Anton and Augusta Hoffert




Anton Hoffert Jr. was born in 1855 at Naperville, Illinois. He was the son of Antoine and Mary (Forstoge) Hoffert. As a boy, Anton was blessed with red hair, and - in later life - always sported a moustache. When he first came of age he moved to Phelps County, Nebraska, where he purchased 160 acres of railroad land. While in Nebraska he also met the recenly-widowed Augusta (Meisel) Schneider.

Augusta was the eldest child of John and Fredricka (Staugie) Meisel, who had married in Prussia before coming to the United States. The young couple settled first in Pennsylvania, then in Indiana. Their daughter Augusta was born 17 May 1855 on a boat in the middle of the Atlantic Ocean. She was eventually joined by a brother (Henry) and four sisters (Nancy, Bertha, Jane and Mary). All of them called her "Gusty." Auguta grew up scrubbing the family clothes, and never had time for any type of formal schooling.

When eighteen years of age Augusta married twenty-year-old George Schneider. The ceremony took place in Mendota, Illinois, on 21 February 1874. The bride signed the marriage certificate with an "X". She and her husband farmed a time in Illinois. After the birth of their son John in 1878 they moved to a sod dugout in Juanita, Nebraska. The next spring they purchased 160 acres of land in Phelps Couonty, Nebraska. Two years later George died of pneumonia. Money was so tight that the neighbors had to pitch in to help buy the coffin.

Augusta married Anton Hoffert Jr. the following year. The ceremony took place before a Justice of the Peace in Princeton, Illinois. The newlyweds then returned to Nebraska before the birth of their daughter Mary (8 November 1883). They settled on Anton's farm, and Augusta transferred to Anton her portion of the land inherited from her first husband. Anton and Augusta farmed the land together until 1919, when the time came to retire. Together they had endured years of drought and tornadoes and prairie fires, and they were ready for a long rest. They gave their two farms to their children, John and Mary, with the understanding that they would be allowed to shuttle back and forth between the two households for the remainder of their days.

On retiremnt Anton was sixty-four, and already showing symptoms of the facial skin cancer that would eventually claim his life. Augusta was also sixty-four. She had long before taught herself to read and to sign her name with her left hand. She was looking forward to many more years of piecing together quilts of her own design, but was already experiencing a painful edema in her legs, an edema which in another eight years would necessitate the use of crutches and a wheelchair. She would nonetheless eventually finish more than four dozen quilts. Her husband Anton died of cancer in 1940 at age eighty-five. Augusta herslf passed away from heart failure on 23 December 1945 at the age of ninety. Left behind were her two children, John Schneider and Mary Hoffert.

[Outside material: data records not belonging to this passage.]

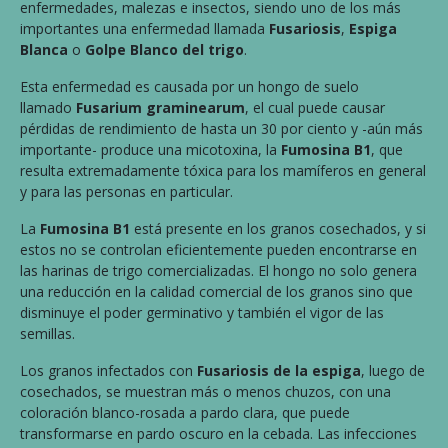
enfermedades, malezas e insectos, siendo uno de los más
importantes una enfermedad llamada
Fusariosis
,
Espiga
Blanca
o
Golpe Blanco del trigo
.
Esta enfermedad es causada por un hongo de suelo
llamado
Fusarium graminearum
, el cual puede causar
pérdidas de rendimiento de hasta un 30 por ciento y -aún más
importante- produce una micotoxina, la
Fumosina B1
, que
resulta extremadamente tóxica para los mamíferos en general
y para las personas en particular.
La
Fumosina B1
está presente en los granos cosechados, y si
estos no se controlan eficientemente pueden encontrarse en
las harinas de trigo comercializadas. El hongo no solo genera
una reducción en la calidad comercial de los granos sino que
disminuye el poder germinativo y también el vigor de las
semillas.
Los granos infectados con
Fusariosis de la espiga
, luego de
cosechados, se muestran más o menos chuzos, con una
coloración blanco-rosada a pardo clara, que puede
transformarse en pardo oscuro en la cebada. Las infecciones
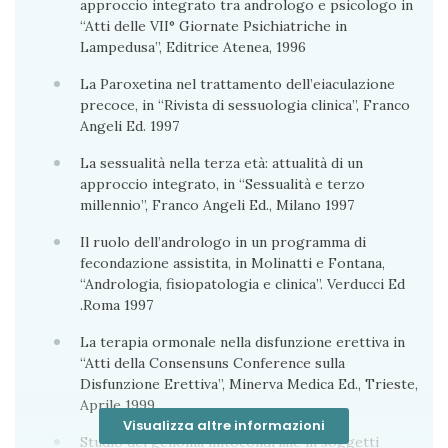
approccio integrato tra andrologo e psicologo in
“Atti delle VII° Giornate Psichiatriche in
Lampedusa”, Editrice Atenea, 1996
La Paroxetina nel trattamento dell’eiaculazione
precoce, in “Rivista di sessuologia clinica”, Franco
Angeli Ed. 1997
La sessualità nella terza età: attualità di un
approccio integrato, in “Sessualità e terzo
millennio”, Franco Angeli Ed., Milano 1997
Il ruolo dell’andrologo in un programma di
fecondazione assistita, in Molinatti e Fontana,
“Andrologia, fisiopatologia e clinica”. Verducci Ed
.Roma 1997
La terapia ormonale nella disfunzione erettiva in
“Atti della Consensuns Conference sulla
Disfunzione Erettiva”, Minerva Medica Ed., Trieste,
Aprile 1999
Visualizza altre informazioni
Studio del genoma mitocondriale in soggetti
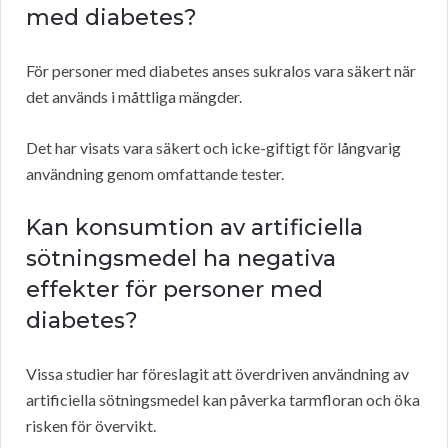
med diabetes?
För personer med diabetes anses sukralos vara säkert när
det används i måttliga mängder.
Det har visats vara säkert och icke-giftigt för långvarig
användning genom omfattande tester.
Kan konsumtion av artificiella
sötningsmedel ha negativa
effekter för personer med
diabetes?
Vissa studier har föreslagit att överdriven användning av
artificiella sötningsmedel kan påverka tarmfloran och öka
risken för övervikt.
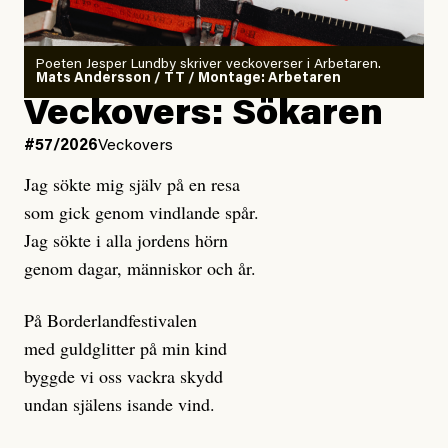
Poeten Jesper Lundby skriver veckoverser i Arbetaren.
Mats Andersson / TT / Montage: Arbetaren
Veckovers: Sökaren
#57/2026
Veckovers
Jag sökte mig själv på en resa
som gick genom vindlande spår.
Jag sökte i alla jordens hörn
genom dagar, människor och år.
På Borderlandfestivalen
med guldglitter på min kind
byggde vi oss vackra skydd
undan själens isande vind.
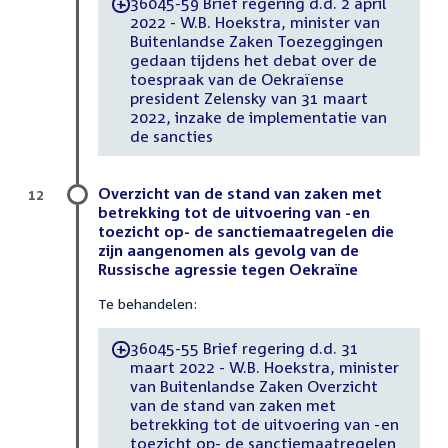
36045-59 Brief regering d.d. 2 april
-
2022 - W.B. Hoekstra, minister van
Buitenlandse Zaken Toezeggingen
gedaan tijdens het debat over de
toespraak van de Oekraïense
president Zelensky van 31 maart
2022, inzake de implementatie van
de sancties
Overzicht van de stand van zaken met
12
betrekking tot de uitvoering van -en
toezicht op- de sanctiemaatregelen die
zijn aangenomen als gevolg van de
Russische agressie tegen Oekraïne
Te behandelen:
36045-55 Brief regering d.d. 31
-
maart 2022 - W.B. Hoekstra, minister
van Buitenlandse Zaken Overzicht
van de stand van zaken met
betrekking tot de uitvoering van -en
toezicht op- de sanctiemaatregelen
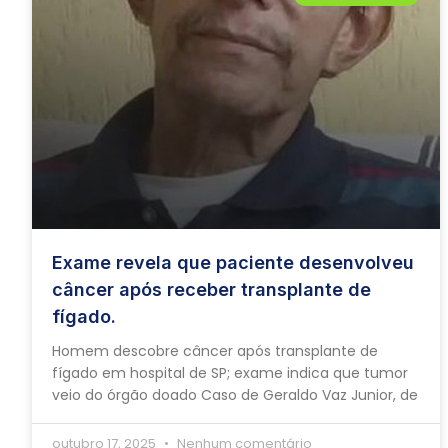
Exame revela que paciente desenvolveu
câncer após receber transplante de
fígado.
Homem descobre câncer após transplante de
fígado em hospital de SP; exame indica que tumor
veio do órgão doado Caso de Geraldo Vaz Junior, de
outubro 17, 2025
Nenhum comentário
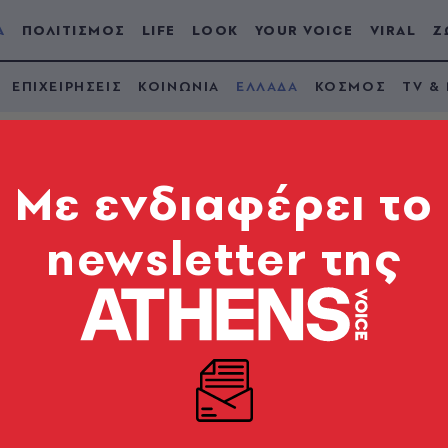
Α
ΠΟΛΙΤΙΣΜΟΣ
LIFE
LOOK
YOUR VOICE
VIRAL
Ζ
ΕΠΙΧΕΙΡΗΣΕΙΣ
ΚΟΙΝΩΝΙΑ
ΕΛΛΑΔΑ
ΚΟΣΜΟΣ
TV &
Mε ενδιαφέρει το
newsletter της
 τις σφαίρες – Η επ
υ προανήγγειλε την
ε το ΙΚΑ και προειδοποιούσε για εκδικητική ενέργε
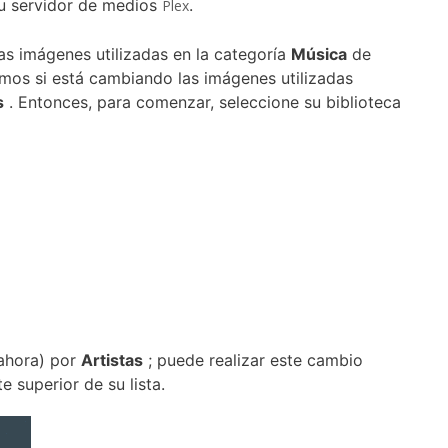
su
servidor de medios
.
Plex
las imágenes utilizadas en la
categoría
Música
de
mos si está cambiando las imágenes utilizadas
s
.
Entonces, para comenzar, seleccione su
biblioteca
 ahora) por
Artistas
; puede realizar este cambio
 superior de su lista.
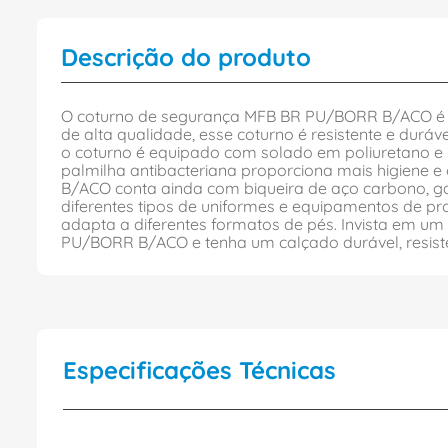
Descrição do produto
O coturno de segurança MFB BR PU/BORR B/ACO é a 
de alta qualidade, esse coturno é resistente e duráve
o coturno é equipado com solado em poliuretano e bo
palmilha antibacteriana proporciona mais higiene
B/ACO conta ainda com biqueira de aço carbono, ga
diferentes tipos de uniformes e equipamentos de p
adapta a diferentes formatos de pés. Invista em 
PU/BORR B/ACO e tenha um calçado durável, resisten
Especificações Técnicas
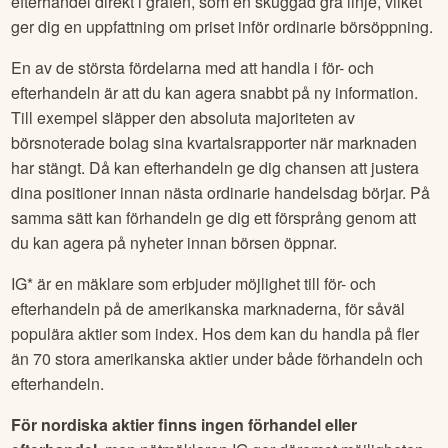
efterhandel direkt i grafen, som en skuggad grå linje, vilket
ger dig en uppfattning om priset inför ordinarie börsöppning.
En av de största fördelarna med att handla i för- och
efterhandeln är att du kan agera snabbt på ny information.
Till exempel släpper den absoluta majoriteten av
börsnoterade bolag sina kvartalsrapporter när marknaden
har stängt. Då kan efterhandeln ge dig chansen att justera
dina positioner innan nästa ordinarie handelsdag börjar. På
samma sätt kan förhandeln ge dig ett försprång genom att
du kan agera på nyheter innan börsen öppnar.
IG* är en mäklare som erbjuder möjlighet till för- och
efterhandeln på de amerikanska marknaderna, för såväl
populära aktier som index. Hos dem kan du handla på fler
än 70 stora amerikanska aktier under både förhandeln och
efterhandeln.
För nordiska aktier finns ingen förhandel eller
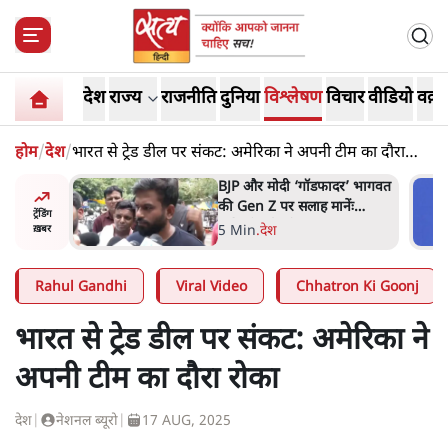
देश
राज्य
राजनीति
दुनिया
विश्लेषण
विचार
वीडियो
वक़्त
होम
/
देश
/
भारत से ट्रेड डील पर संकट: अमेरिका ने अपनी टीम का दौरा
रोका
ं, पूरी दाल
BJP और मोदी ‘गॉडफादर’ भागवत
रबाद कर
की Gen Z पर सलाह मानेंः
ट्रेंडिंग
अभिजीत दिपके
5 Min
.
देश
ख़बर
Rahul Gandhi
Viral Video
Chhatron Ki Goonj
भारत से ट्रेड डील पर संकट: अमेरिका ने
अपनी टीम का दौरा रोका
देश
|
नेशनल ब्यूरो
|
17 AUG, 2025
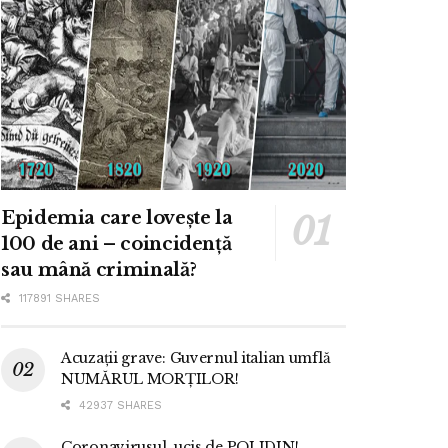
Epidemia care lovește la
100 de ani – coincidență
sau mână criminală?
117891 SHARES
Acuzații grave: Guvernul italian umflă
NUMĂRUL MORȚILOR!
42937 SHARES
Coronavirusul, ucis de POLIDIN!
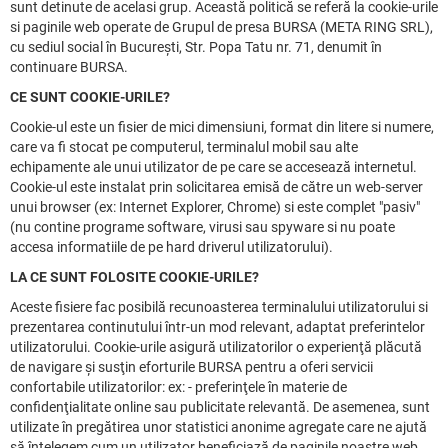
sunt detinute de acelasi grup. Această politică se referă la cookie-urile
si paginile web operate de Grupul de presa BURSA (META RING SRL),
cu sediul social în Bucureşti, Str. Popa Tatu nr. 71, denumit în
continuare BURSA.
CE SUNT COOKIE-URILE?
Cookie-ul este un fisier de mici dimensiuni, format din litere si numere,
care va fi stocat pe computerul, terminalul mobil sau alte
echipamente ale unui utilizator de pe care se accesează internetul.
Cookie-ul este instalat prin solicitarea emisă de către un web-server
unui browser (ex: Internet Explorer, Chrome) si este complet "pasiv"
(nu contine programe software, virusi sau spyware si nu poate
accesa informatiile de pe hard driverul utilizatorului).
LA CE SUNT FOLOSITE COOKIE-URILE?
Aceste fisiere fac posibilă recunoasterea terminalului utilizatorului si
prezentarea continutului într-un mod relevant, adaptat preferintelor
utilizatorului. Cookie-urile asigură utilizatorilor o experienţă plăcută
de navigare şi susţin eforturile BURSA pentru a oferi servicii
confortabile utilizatorilor: ex: - preferinţele în materie de
confidenţialitate online sau publicitate relevantă. De asemenea, sunt
utilizate în pregătirea unor statistici anonime agregate care ne ajută
să înţelegem cum un utilizator beneficiază de paginile noastre web,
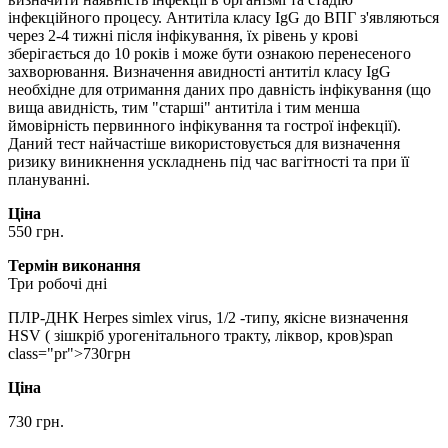
інфекційного процесу. Антитіла класу IgG до ВПГ з'являються
через 2-4 тижні після інфікування, їх рівень у крові
зберігається до 10 років і може бути ознакою перенесеного
захворювання. Визначення авидності антитіл класу IgG
необхідне для отримання даних про давність інфікування (що
вища авидність, тим "старші" антитіла і тим менша
ймовірність первинного інфікування та гострої інфекції).
Даний тест найчастіше використовується для визначення
ризику виникнення ускладнень під час вагітності та при її
плануванні.
Ціна
550 грн.
Термін виконання
Три робочі дні
ПЛР-ДНК Herpes simlex virus, 1/2 -типу, якісне визначення
HSV ( зішкріб урогенітального тракту, ліквор, кров)span
class="pr">730грн
Ціна
730 грн.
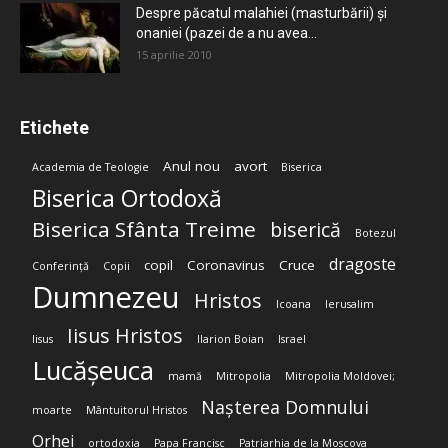
Despre păcatul malahiei (masturbării) şi
onaniei (pazei de a nu avea...
15 aprilie 2010
Etichete
Anul nou
avort
Academia de Teologie
Biserica
Biserica Ortodoxă
Biserica Sfânta Treime
biserică
Botezul
dragoste
copil
Coronavirus
Cruce
Conferință
Copii
Dumnezeu
Hristos
Icoana
Ierusalim
Iisus Hristos
Iisus
Ilarion Boian
Israel
Lucășeuca
mamă
Mitropolia
Mitropolia Moldovei;
Nașterea Domnului
moarte
Mântuitorul Hristos
Orhei
ortodoxia
Papa Francisc
Patriarhia de la Moscova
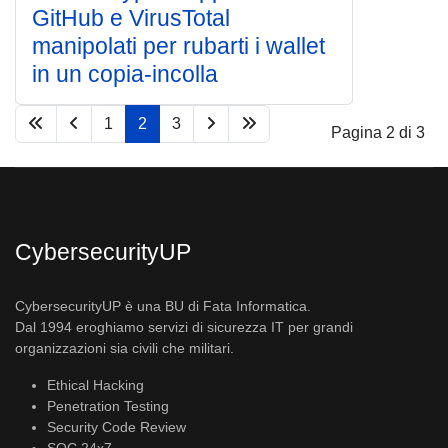
GitHub e VirusTotal
manipolati per rubarti i wallet
in un copia-incolla
1
2
3
Pagina 2 di 3
CybersecurityUP
CybersecurityUP è una BU di Fata Informatica.
Dal 1994 eroghiamo servizi di sicurezza IT per grandi
organizzazioni sia civili che militari.
Ethical Hacking
Penetration Testing
Security Code Review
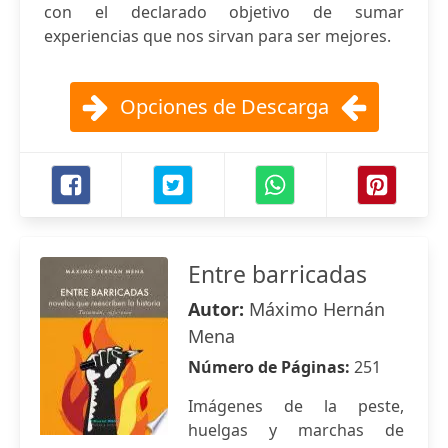
con el declarado objetivo de sumar
experiencias que nos sirvan para ser mejores.
Opciones de Descarga
Entre barricadas
Autor:
Máximo Hernán
Mena
Número de Páginas:
251
Imágenes de la peste,
huelgas y marchas de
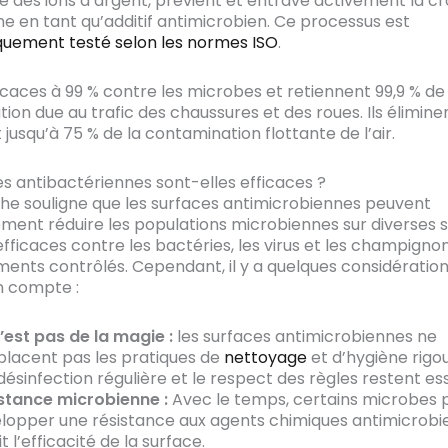
e des ions d’argent, prévient et entrave activement la c
e en tant qu’additif antimicrobien. Ce processus est
uement testé selon les normes ISO
.
ficaces à 99 % contre les microbes et retiennent 99,9 % de 
ion due au trafic des chaussures et des roues. Ils élimine
jusqu’à 75 % de la contamination flottante de l’air.
es antibactériennes sont-elles efficaces ?
he souligne que les surfaces antimicrobiennes peuvent
ement réduire les populations microbiennes sur diverses s
efficaces contre les bactéries, les virus et les champigno
ents contrôlés. Cependant, il y a quelques considération
n compte :
’est pas de la magie :
les surfaces antimicrobiennes ne
lacent pas les pratiques de
nettoyage
et d’hygiène rigou
désinfection régulière et le respect des règles restent ess
stance microbienne :
Avec le temps, certains microbes 
lopper une résistance aux agents chimiques antimicrobie
t l’efficacité de la surface.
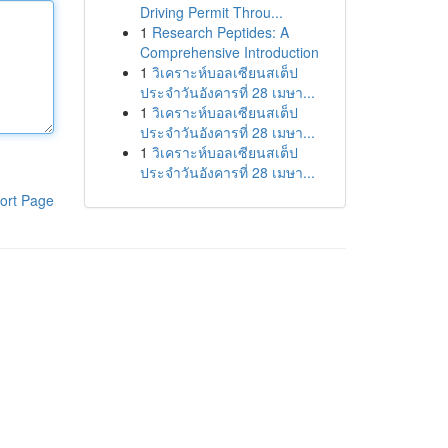
Driving Permit Throu...
1
Research Peptides: A
Comprehensive Introduction
1
วิเคราะห์บอลเซียนสเต็ป
ประจำวันอังคารที่ 28 เมษา...
1
วิเคราะห์บอลเซียนสเต็ป
ประจำวันอังคารที่ 28 เมษา...
1
วิเคราะห์บอลเซียนสเต็ป
ประจำวันอังคารที่ 28 เมษา...
ort Page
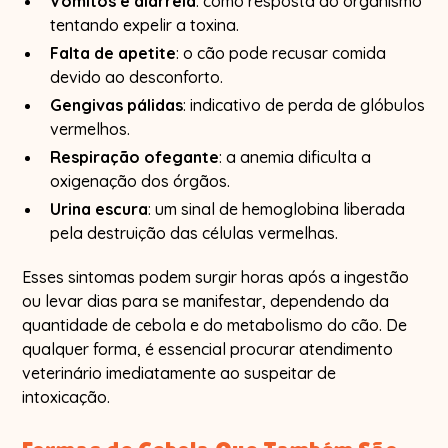
Vômitos e diarreia
: como resposta ao organismo
tentando expelir a toxina.
Falta de apetite
: o cão pode recusar comida
devido ao desconforto.
Gengivas pálidas
: indicativo de perda de glóbulos
vermelhos.
Respiração ofegante
: a anemia dificulta a
oxigenação dos órgãos.
Urina escura
: um sinal de hemoglobina liberada
pela destruição das células vermelhas.
Esses sintomas podem surgir horas após a ingestão
ou levar dias para se manifestar, dependendo da
quantidade de cebola e do metabolismo do cão. De
qualquer forma, é essencial procurar atendimento
veterinário imediatamente ao suspeitar de
intoxicação.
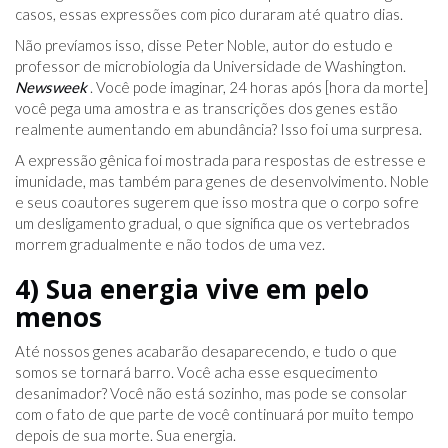
casos, essas expressões com pico duraram até quatro dias.
Não prevíamos isso, disse Peter Noble, autor do estudo e
professor de microbiologia da Universidade de Washington.
Newsweek
. Você pode imaginar, 24 horas após [hora da morte]
você pega uma amostra e as transcrições dos genes estão
realmente aumentando em abundância? Isso foi uma surpresa.
A expressão gênica foi mostrada para respostas de estresse e
imunidade, mas também para genes de desenvolvimento. Noble
e seus coautores sugerem que isso mostra que o corpo sofre
um desligamento gradual, o que significa que os vertebrados
morrem gradualmente e não todos de uma vez.
4) Sua energia vive em pelo
menos
Até nossos genes acabarão desaparecendo, e tudo o que
somos se tornará barro. Você acha esse esquecimento
desanimador? Você não está sozinho, mas pode se consolar
com o fato de que parte de você continuará por muito tempo
depois de sua morte. Sua energia.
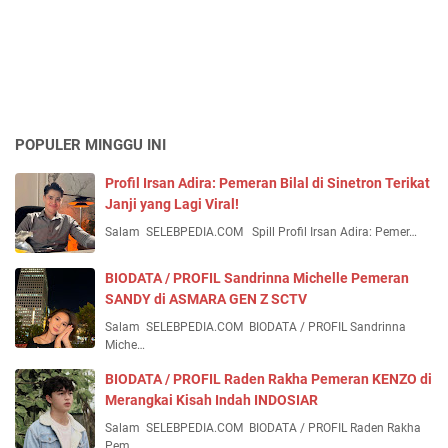
POPULER MINGGU INI
Profil Irsan Adira: Pemeran Bilal di Sinetron Terikat
Janji yang Lagi Viral!
Salam SELEBPEDIA.COM Spill Profil Irsan Adira: Pemer…
BIODATA / PROFIL Sandrinna Michelle Pemeran
SANDY di ASMARA GEN Z SCTV
Salam SELEBPEDIA.COM BIODATA / PROFIL Sandrinna
Miche…
BIODATA / PROFIL Raden Rakha Pemeran KENZO di
Merangkai Kisah Indah INDOSIAR
Salam SELEBPEDIA.COM BIODATA / PROFIL Raden Rakha
Pem…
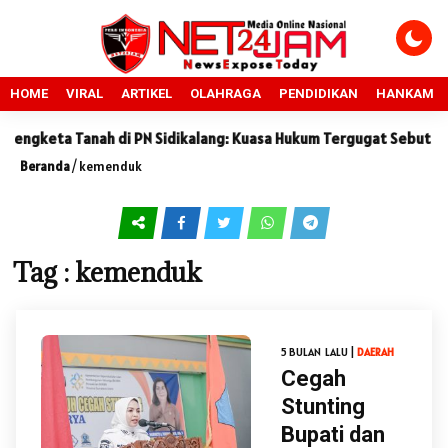
HOME
VIRAL
ARTIKEL
OLAHRAGA
PENDIDIKAN
HANKAM
engketa Tanah di PN Sidikalang: Kuasa Hukum Tergugat Sebut Kete
Beranda
/
kemenduk
Tag : kemenduk
5 BULAN LALU |
DAERAH
Cegah
Stunting
Bupati dan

Anton & Augusta Hoffert, with their oldest grandchild, Gladys Reinart

1- John William Schneider (1878-1959) - John was the only child of George and Augusta Schneider. After his father died and his mother remarried, he helped out on the family farm in Phelps County, Nebraska. On 6 October 1906 he married Mary Reinart of Halbur, Iowa. The newlyweds moved to John's farm in Nebrask. There all went well until John contracted tuberculosis. Advised by his doctor to spend time outside, John lived in a tent for four years. During that time a neighbor did the farming for him. In 1919 - his health restored - John returned to farming full time. To help earn money during the Depression years he also called square dances at a dance hall in Axtell, Nebraska. He retired in the early 1950's and moved to town. In 1959 he suffered a stroke and died two hours later. He was seventy-nine. Together he and Mary had nine children: George, Dona, Genevieve, Agnes, Mary, Mathias, Colette, Anthony, and John.

2- Mary Hoffert(5 November 1883 - 17 August 1956) Mary was born on a farm near Funk, Nebraska. One of her main jobs as a child was to collect dried buffalo chips for use in the family cookstove. She married Peter Reinart on 23 January 1905 in Axtell, Nebraska. Together they had five daughters: Gladys, Monica, Bertille, Mary, and Genevieve.